DATASET CONTENT section start

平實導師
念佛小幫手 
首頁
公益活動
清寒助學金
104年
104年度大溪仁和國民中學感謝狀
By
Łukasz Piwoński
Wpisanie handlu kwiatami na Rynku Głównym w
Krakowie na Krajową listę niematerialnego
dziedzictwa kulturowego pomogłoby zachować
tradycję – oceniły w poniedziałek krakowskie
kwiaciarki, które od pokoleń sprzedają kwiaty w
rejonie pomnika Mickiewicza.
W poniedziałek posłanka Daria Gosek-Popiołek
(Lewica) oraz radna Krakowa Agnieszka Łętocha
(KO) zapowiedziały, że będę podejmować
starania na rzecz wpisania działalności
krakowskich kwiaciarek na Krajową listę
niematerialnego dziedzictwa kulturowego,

DATASET CONTENT section end

_WHAT YOU SHOULD DO_
Set down the full listing. Keep every line exact.

_RESULT OF THE TASK_
平實導師
念佛小幫手 
首頁
公益活動
清寒助學金
104年
104年度大溪仁和國民中學感謝狀
By
Łukasz Piwoński
Wpisanie handlu kwiatami na Rynku Głównym w
Krakowie na Krajową listę niematerialnego
dziedzictwa kulturowego pomogłoby zachować
tradycję – oceniły w poniedziałek krakowskie
kwiaciarki, które od pokoleń sprzedają kwiaty w
rejonie pomnika Mickiewicza.
W poniedziałek posłanka Daria Gosek-Popiołek
(Lewica) oraz radna Krakowa Agnieszka Łętocha
(KO) zapowiedziały, że będę podejmować
starania na rzecz wpisania działalności
krakowskich kwiaciarek na Krajową listę
niematerialnego dziedzictwa kulturowego,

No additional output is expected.